А потом возвращалась девушка и рассказывала мне о своем колледже, о том, что через два года она станет врачом; говорила, сколько будет зарабатывать через год, сколько через два; она знала наперед все, что с ней произойдет, вплоть до того дня, когда она невзначай отдаст концы, а это должно было случиться через два года после того, как концы отдаст ее муж и любимые собаки.
Мы снова поднялись по лестнице какого-то дома, и старик карабкался за нами, но тут зеленоглазая девушка призналась, что перепутала двери, мы спустились вниз и потом поднялись по другой лестнице, но у него уже не было сил идти, он остановился на ступеньках, а она протянула ему руку.
- Идем, - сказала она. - Это здесь.
- Помоги мне, - попросил он. Она спустилась на две ступеньки и снова протянула руку.
- Уже близко, - сказала она.
- Ты ведь не стучала в дверь, - сказал он. - Может, и там занято.
- Нет. Там наверняка найдется место. Там места много, на всех хватит. Идем.
Он поднялся на одну ступеньку и схватил ее за руку, но она вырвалась.
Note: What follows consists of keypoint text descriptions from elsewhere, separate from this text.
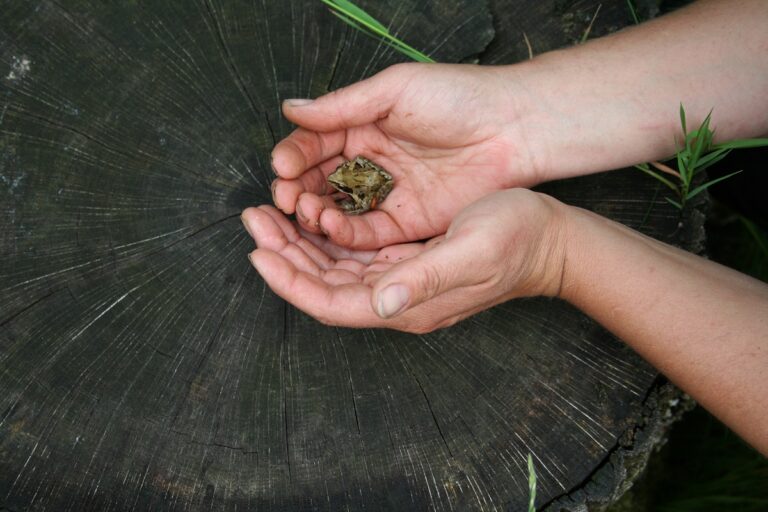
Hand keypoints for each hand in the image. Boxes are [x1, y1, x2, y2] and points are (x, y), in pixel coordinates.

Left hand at [242, 189, 566, 332]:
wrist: (547, 238)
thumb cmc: (516, 240)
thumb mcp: (473, 252)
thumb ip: (426, 279)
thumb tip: (381, 302)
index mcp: (406, 302)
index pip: (331, 302)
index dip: (290, 281)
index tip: (258, 251)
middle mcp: (396, 297)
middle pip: (323, 286)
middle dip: (284, 256)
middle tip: (255, 219)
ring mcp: (400, 281)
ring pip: (333, 270)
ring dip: (299, 245)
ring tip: (271, 214)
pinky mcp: (405, 263)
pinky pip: (352, 256)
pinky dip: (325, 237)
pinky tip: (311, 214)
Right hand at [269, 63, 539, 249]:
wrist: (513, 128)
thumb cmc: (458, 97)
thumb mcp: (395, 90)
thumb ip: (343, 106)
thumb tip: (291, 109)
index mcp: (362, 125)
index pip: (314, 144)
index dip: (294, 157)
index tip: (281, 167)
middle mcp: (369, 162)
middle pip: (320, 182)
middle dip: (298, 190)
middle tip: (285, 198)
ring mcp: (387, 194)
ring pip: (338, 210)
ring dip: (315, 214)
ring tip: (303, 212)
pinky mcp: (405, 222)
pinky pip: (367, 233)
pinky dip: (345, 233)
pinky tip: (330, 227)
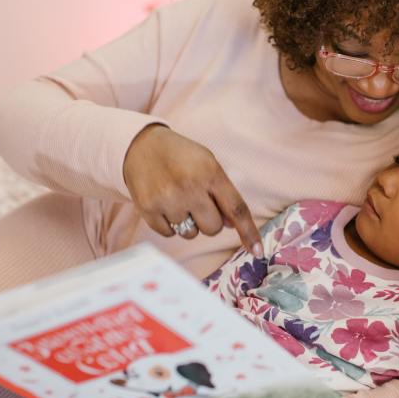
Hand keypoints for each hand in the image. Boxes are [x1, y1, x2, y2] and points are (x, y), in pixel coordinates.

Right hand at [123, 124, 262, 256]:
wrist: (141, 145)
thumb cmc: (181, 156)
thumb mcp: (208, 163)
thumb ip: (223, 193)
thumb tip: (231, 225)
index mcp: (210, 172)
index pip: (236, 209)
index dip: (248, 232)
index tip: (258, 252)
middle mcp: (189, 187)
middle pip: (213, 228)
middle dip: (209, 221)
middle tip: (197, 202)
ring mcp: (167, 199)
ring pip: (191, 234)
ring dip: (188, 223)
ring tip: (177, 199)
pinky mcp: (148, 209)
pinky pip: (169, 234)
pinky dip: (169, 224)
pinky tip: (164, 204)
- Иди, - сказала она. - У меня нет времени.
И тут он, похоже, понял, а я отвернулся, когда она расстегнула сверху донизу платье, и тогда он поднялся на площадку и там упал, а она наклонилась над ним.
- Теперь надо, чтобы он еще раз повторил, что ты хорошая, - сказал я. - Таким должен быть конец. Нашлось бы много охотников сделать из этого фильм. Ведь он хотел увидеть свою дочь. Теперь он должен произнести какие-то слова. Ты, кажется, разочарована?
Его увезли, а я вернулся в свое кафе; она шла за мной. Я вошел и сел, но не в темном углу, а у стойки; подошел официант и отвернул вентилятор от моего лица.
- У меня из-за тебя неприятности, - сказал он. - Кто-то накапал шефу, что я пою тебя в долг.
Я положил на стойку десять фунтов, и он принес мне пиво.
- Нет, - сказал я. - Коньяк.
- Какой?
- Не задавай глупых вопросов. У меня нет повода пить хороший.
Она сидела рядом со мной, а я смотрел на отражение ее лица; даже в тусклом зеркале она была по-прежнему хороша.
- Можно выпить с тобой?
- Не могу понять, зачем ты пьешь, - сказал я. - У тебя есть деньги, и в этом городе всегда найдутся люди, которые поверят всему, что ты им расскажешь о себе.
- Ты мне не веришь.
- Я не могу понять, что тебе было нужно от этого старика, - сказал я. - Конечно, он был сукин сын. Я часто видел, как он сидел и угощал других, а сам никогда не пил. Но я все равно не могу понять. Я никого здесь не понимаю, впрочем, до всех вас мне нет дела.
- За исключением одного человека.
- Я никогда этого не скрывал.
- Но ведь ты сам говоришь, что невысоко себя ценишь.
- Это верно, Но ты-то чего от него хотела?
- Тебе ведь и до этого дела нет.
- А если он не умер? Вся затея провалится?